Aus dieser ungünstigen finanziellen Lage ergab sich, daß 1999 nur noch umgerechnet 32,5 Millionen Mark investiert wurden. Um die estnische Landwirtschaft für die Aufnahme in die EU reif zu machen, wären nach Expertenschätzung jedoch 750 Millionen Mark nötig, insbesondere für Investitionen für Milchwirtschaft und die Ausstattung mit Landmaschinen. Die Regierung in Reval versucht mit ihren bescheidenen Mitteln gegenzusteuern durch direkte Zahlungen, Zuschüsse, Zinsverbilligungen und Steuernachlässe. Diese Maßnahmen wurden aber 1999 um 33 Prozent gegenüber 1998 zurückgefahren.

Angesichts der finanziellen Schwierigkeiten gewährt allerdings noch eine Stiftung "Landwirtschaft und Ländliches Leben" kleinen und mittleren Unternehmen Kredite. Weiterhin gibt es einen "Ländlichen Kreditgarantiefonds" zur Absicherung von Anleihen.

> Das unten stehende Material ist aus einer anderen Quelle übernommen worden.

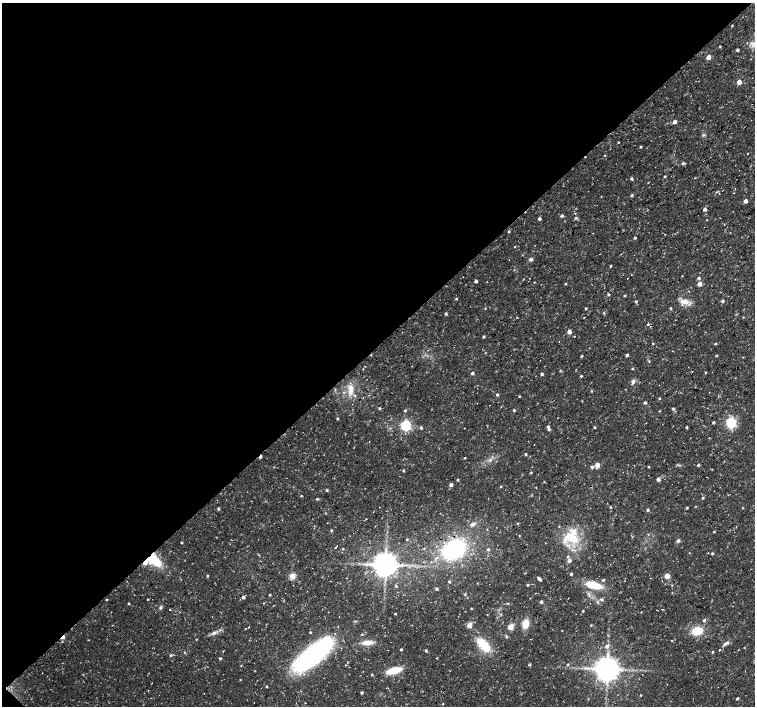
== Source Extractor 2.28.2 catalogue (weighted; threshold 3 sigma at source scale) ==
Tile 5 of 4 x 4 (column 1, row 2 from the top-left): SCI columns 4-1508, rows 2974-4381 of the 6028 x 6017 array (HDU 1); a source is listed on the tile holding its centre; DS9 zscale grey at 2 x 2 block average (1 PNG px = mean of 2 x 2 image px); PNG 757 x 708 px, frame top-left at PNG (2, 3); no overlay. Shown black and unused: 49% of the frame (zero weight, under 3 of 4 exposures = <1% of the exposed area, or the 3 px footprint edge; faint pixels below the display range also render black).
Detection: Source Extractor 2.28.2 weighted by HDU 2 'WHT'; one run over the whole footprint, this tile lists its part. Background 0.0223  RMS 0.0028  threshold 0.0127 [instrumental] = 3 sigma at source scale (4.5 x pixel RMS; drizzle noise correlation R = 1.50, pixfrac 1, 0.0396/0.0396 arcsec/px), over >= 5 px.
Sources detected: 221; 1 inside a brighter object's white glare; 3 cosmic-ray / hot-pixel residue — not listed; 4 inside a brighter listed object's ellipse — not listed separately; the other 213 listed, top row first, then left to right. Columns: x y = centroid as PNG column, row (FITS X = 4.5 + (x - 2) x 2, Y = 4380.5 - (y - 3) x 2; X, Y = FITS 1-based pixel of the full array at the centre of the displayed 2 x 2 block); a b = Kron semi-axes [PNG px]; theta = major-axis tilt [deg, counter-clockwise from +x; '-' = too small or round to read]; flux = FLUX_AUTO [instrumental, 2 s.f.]
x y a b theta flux
732 25 3 2 - 0.45
753 44 5 4 - 1.9
720 46 2 2 - 0.54
737 50 2 2 - 1.7
708 57 3 3 - 6.9
739 82 3 3 - 6.1
675 122 3 3 - 3
618 142 2 2 - 0.5
640 147 3 2 - 0.74
747 153 2 2 - 0.32
605 155 2 2 - 0.35
683 163 3 3 - 0.96
665 176 2 2 - 0.7
631 179 3 3 - 1.1
735 189 2 2 - 0.84
723 190 2 2 - 0.5
716 192 3 2 - 0.48
719 194 2 2 - 0.33
632 195 3 3 - 0.96
745 201 3 3 - 3.4
705 209 3 3 - 2.2
562 216 3 2 - 1.6
576 218 3 3 - 1.1
539 219 3 3 - 1.4
724 225 2 2 - 0.27
509 231 2 2 - 0.73
635 238 3 2 - 0.78
515 247 2 2 - 0.46
531 259 4 4 - 1.5
610 266 3 2 - 0.7
631 275 2 2 - 0.38
682 276 3 2 - 0.31
529 278 2 2 - 0.23
628 278 2 2 - 0.33
699 278 3 3 - 1.2
476 281 3 3 - 1.5
534 282 2 2 - 0.36
565 284 2 2 - 0.63
699 284 3 3 - 7.2
608 295 3 3 - 0.87
625 295 3 2 - 0.65
456 299 3 2 - 0.55
636 301 3 3 - 0.92
722 301 3 3 - 1.5
684 302 13 7 -8 5.5
485 308 3 2 - 0.44
586 308 2 2 - 0.81
670 308 3 3 - 0.73
603 313 4 2 - 0.56
446 314 3 3 - 1.1
517 317 2 2 - 0.27
743 317 3 2 - 0.32
584 318 2 2 - 0.48
648 324 3 3 - 0.8
569 332 3 3 - 5
483 337 3 3 - 0.85
653 343 3 2 - 0.58
716 344 3 2 - 0.69
627 355 3 3 - 1
581 356 2 2 - 0.8
716 356 2 2 - 0.73
649 361 3 3 - 0.57
632 368 2 2 - 0.73
560 371 3 2 - 0.54
705 372 3 2 - 0.46
472 373 3 3 - 1.6
542 374 3 3 - 1.2
581 376 2 2 - 0.75
633 382 7 4 73 1.9
351 389 15 6 -89 6.7
591 391 3 2 - 0.43
497 394 2 2 - 1.2
519 396 3 2 - 0.45
659 398 2 2 - 0.72
645 402 3 3 - 1.2
379 408 3 3 - 0.74
673 409 3 3 - 1
514 410 3 2 - 0.94
405 411 3 3 - 0.76
659 411 3 2 - 0.43
337 418 2 2 - 0.67
714 422 5 2 - 0.76
731 422 4 3 - 87
406 426 4 4 - 86
594 427 3 2 - 0.57
686 427 3 2 - 0.79
421 428 3 2 - 1
464 428 2 2 - 0.28
549 429 3 3 - 1.3
526 454 2 2 - 1
260 457 3 2 - 2.4
465 458 2 2 - 0.55
490 460 4 3 - 1.3
597 465 3 3 - 7.9
678 465 3 2 - 0.51
698 465 4 2 - 0.66
592 467 3 3 - 1.4
648 467 3 2 - 0.53
712 469 2 2 - 0.34
403 470 3 2 - 0.71
531 472 3 2 - 0.58
658 479 3 3 - 2.7
458 480 3 2 - 0.77
451 485 3 3 - 2.3
501 486 2 2 - 0.57
536 487 2 2 - 0.3
327 490 3 2 - 1.1
301 496 2 2 - 0.5
703 498 3 3 - 0.79
317 499 3 3 - 0.73
379 507 2 2 - 1.5
611 507 3 3 - 0.48
218 508 3 3 - 1.1
687 508 2 2 - 0.76
647 510 3 3 - 1.2
374 511 2 2 - 0.42
366 519 2 2 - 0.38
518 523 3 2 - 0.51
473 524 8 4 26 2.2
487 529 3 2 - 0.36
331 530 3 3 - 0.66
714 532 3 2 - 0.56
519 535 3 2 - 0.36
571 538 23 15 -11 23
407 540 3 3 - 0.61
678 541 4 4 - 1.6
182 542 2 2 - 0.79
336 546 3 2 - 4.4
343 548 3 2 - 0.49
453 549 20 14 31 79
488 549 3 3 - 1.2
712 553 2 2 - 0.95
568 556 3 3 - 0.91
569 560 4 4 - 2.5
153 561 22 9 -25 17
385 565 6 6 - 990
312 568 2 2 - 0.27
571 574 2 2 - 1.3
207 576 3 2 - 0.67
292 576 3 3 - 21
667 576 6 5 - 3.8
538 578 2 2 - 2
540 580 2 2 - 1.1
603 580 3 3 - 0.86
449 581 3 3 - 0.8
293 585 2 2 - 0.26
527 585 3 2 - 0.75
594 585 19 7 -15 15
396 586 3 3 - 0.83
436 589 3 3 - 1.3
285 593 2 2 - 0.44
672 593 3 2 - 0.26
465 594 3 3 - 0.61
270 595 3 2 - 0.69
243 597 3 3 - 1.6
148 599 2 2 - 0.36
602 599 4 3 - 1.2
106 600 2 2 - 0.52
541 602 3 3 - 1.5
129 603 2 2 - 0.79
508 603 3 2 - 0.44
161 607 5 3 - 1
471 608 3 2 - 0.45
170 609 2 2 - 0.45
662 609 2 2 - 0.33
583 611 2 2 - 0.62
641 612 2 2 - 0.25
395 614 2 2 - 0.67
704 620 3 3 - 1.1
525 624 9 6 82 7.9
591 625 3 3 - 0.54
469 626 3 3 - 11
248 627 2 2 - 1.2
510 627 3 3 - 18
697 631 10 7 13 15
310 632 2 2 - 0.68
214 633 8 4 18 2.4
362 634 3 2 - 0.6
506 636 3 2 - 0.59
63 637 3 2 - 6.4
196 639 2 2 - 0.44
62 641 3 2 - 0.39
367 642 12 5 0 6.1
726 643 11 3 31 1.9
483 645 20 10 -47 18
606 646 4 4 - 1.7
744 648 3 2 - 0.29
401 649 3 2 - 0.77
426 650 3 2 - 0.94
719 650 2 2 - 0.8
223 651 2 2 - 0.35
184 652 3 2 - 0.49
712 652 3 3 - 0.73
171 655 3 3 - 1
312 655 39 17 42 110
220 658 3 2 - 1.1
437 658 3 2 - 0.37
529 664 3 2 - 1.1
567 664 2 2 - 0.73
345 665 2 2 - 0.31
585 668 4 3 - 1.3
607 669 6 6 - 990
394 671 10 5 16 20
83 674 3 2 - 0.33
372 674 2 2 - 0.74
240 679 2 2 - 0.32
266 686 2 2 - 0.76
148 691 2 2 - 0.26
362 692 2 2 - 1.4
641 695 3 2 - 0.36
737 698 3 2 - 0.94
588 699 3 2 - 0.3
443 704 2 2 - 0.42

Für das Jahr 2000 erwarten die Agrarfachleute des Landes zwar eine Zunahme des Wertes der Agrarproduktion. Doch auch die Produktionskosten steigen, wie es heißt: Insbesondere Dünger und Kraftstoff würden noch teurer. Das Unternehmereinkommen werde dennoch um zwölf Prozent steigen. Weiter abnehmen indes werde die Zahl der Beschäftigten, weil die niedrigen Löhne die Abwanderung weiter forcierten.

Der Zusammenbruch von Unternehmen wird die regionale Arbeitslosigkeit anschwellen lassen. Weitere zehn Prozent der Anbaufläche werden stillgelegt, was zu einem Steuerausfall für den Staat führt.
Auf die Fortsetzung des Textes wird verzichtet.